My experience at Horseshoe Adventures was everything I’d hoped it would be and more. As it turned out, Emily is from Cape Breton, where I plan to tour next week, and she gave me some recommendations on restaurants and trails. There’s one called Highland Drive (of course) that traverses Cape Breton from Wreck Cove to Chéticamp, and another from Meat Cove, where I plan to spend a night. Of course I’ll do The Cabot Trail with the Harley boys, but then I’ll cut back through the bush and do it all again. I have a bike that is not restricted to pavement but my skills were holding me up. Now I feel I have the skills to ride these roads safely, which is exactly why I went to Clinton’s school.
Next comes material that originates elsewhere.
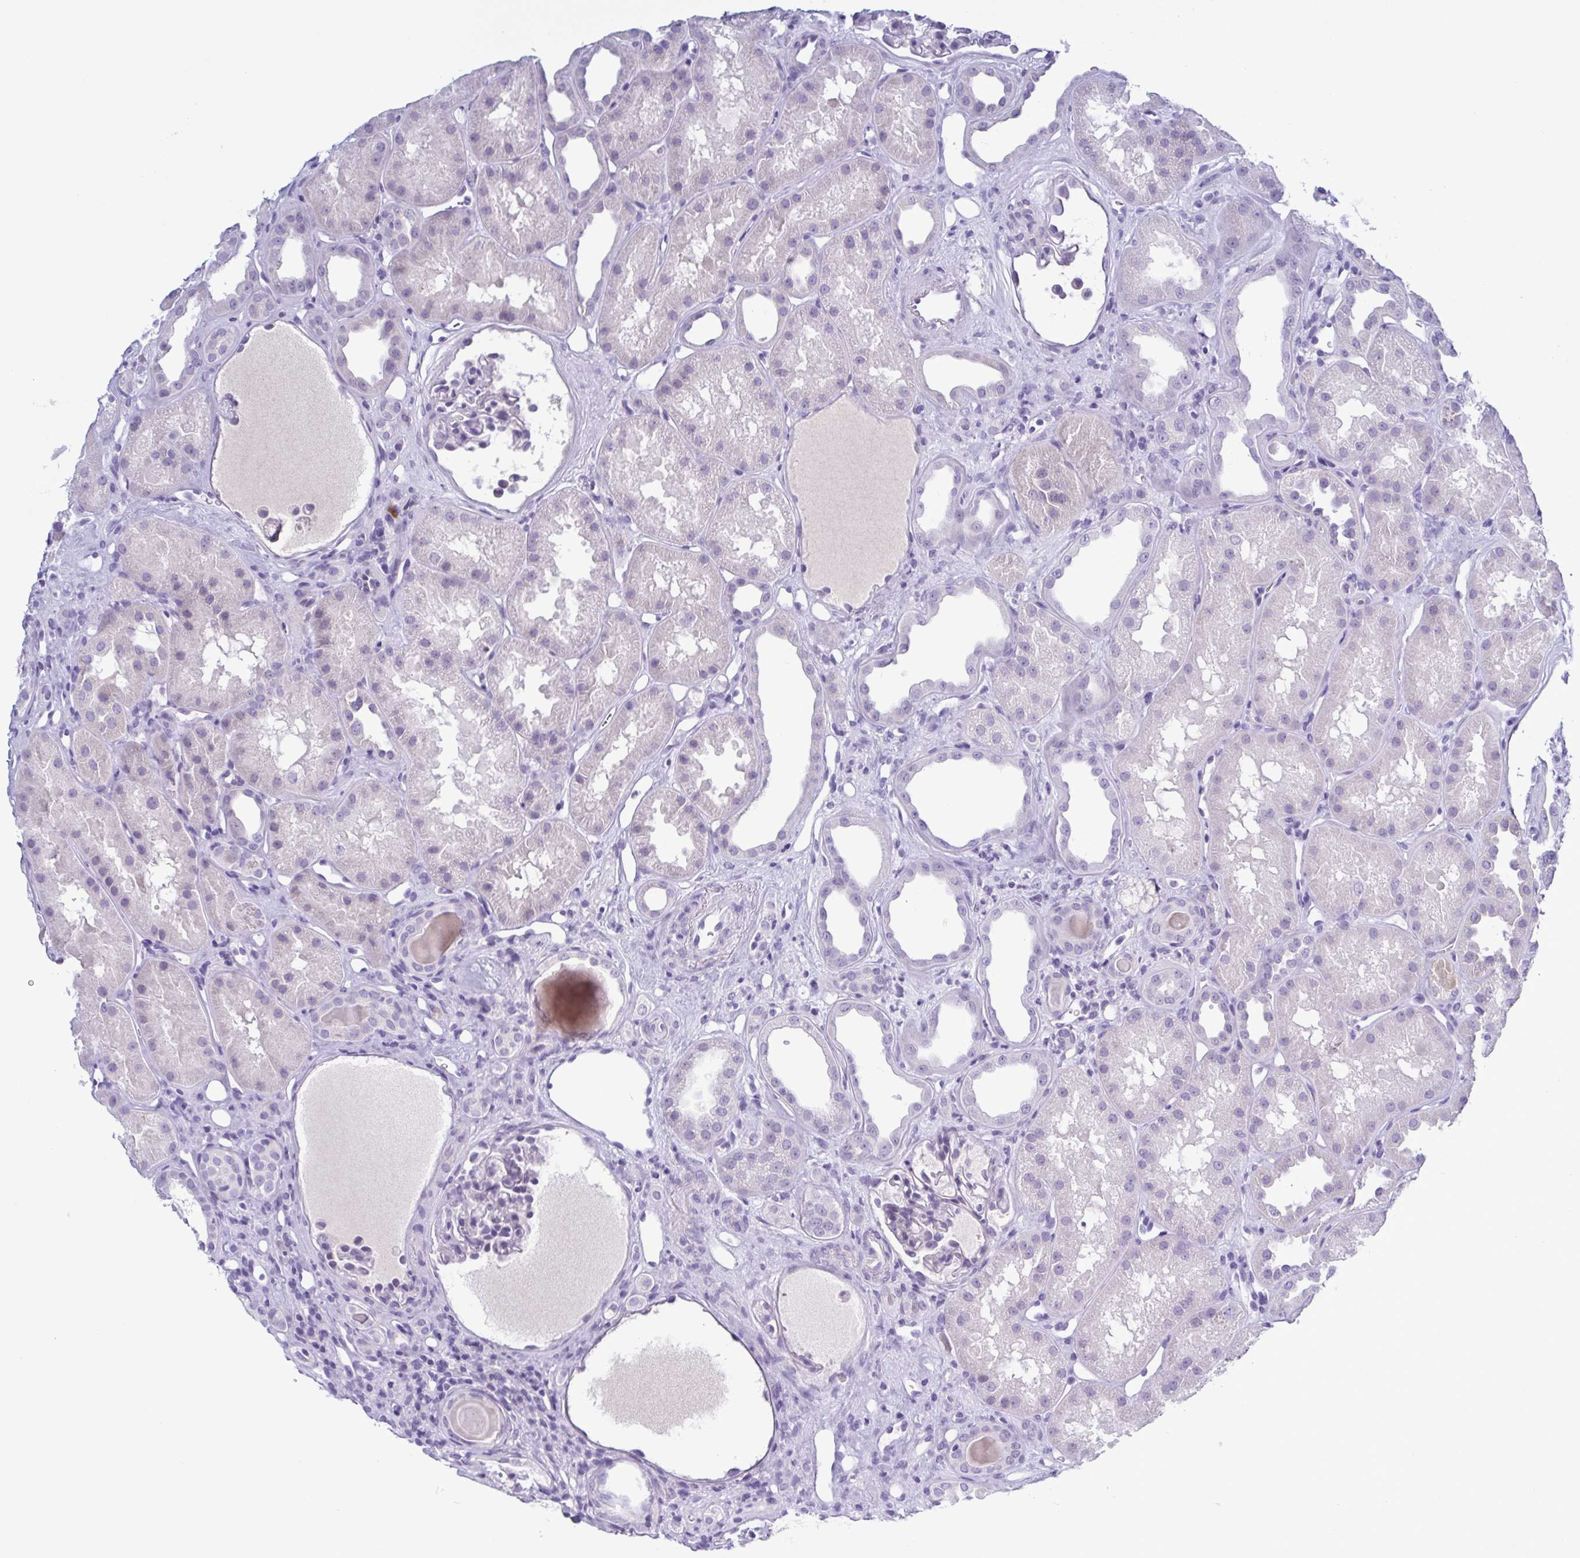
{"staining": {"intensity": "negative", "quantity": "none", "location": "none"}, "tissue": "kidney", "cell_type": "Cells in glomeruli", "image_type": "normal", "snomed": [{"axis": "morphology", "description": "Normal tissue, NOS"}, {"axis": "topography", "description": "Kidney"}], "caption": "IHC of benign human kidney exhibits no expression in cells in glomeruli.", "gene": "INAFM1", "patient": {"sex": "male", "age": 61}}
I can’t praise the instructors at S.M.A.R.T. riding adventures enough. At lunch, Clinton and I got talking pedagogy, and he said they spend a lot of time choosing and training their instructors. It’s evident. Yet what makes this place special is not just the level of instruction and professionalism of staff but how you immediately feel like family. That sounds cheesy, I know, but there’s definitely a personal touch to this school. Clinton is always around, flitting in and out, asking how the day went and making sure all his clients are happy.
With my bike re-loaded and my head filled with new skills, I headed off toward Guelph, where I planned to spend a few days with my parents. There’s some beautiful geography between Barrie and Guelph, and my GPS took me through Creemore, Orangeville, and Fergus along county roads. Halfway towards Guelph, with the sun low and glowing across the farmers’ fields and massive wind turbines rotating in slow motion, I realized I was riding with two fingers on the clutch, two fingers on the brake.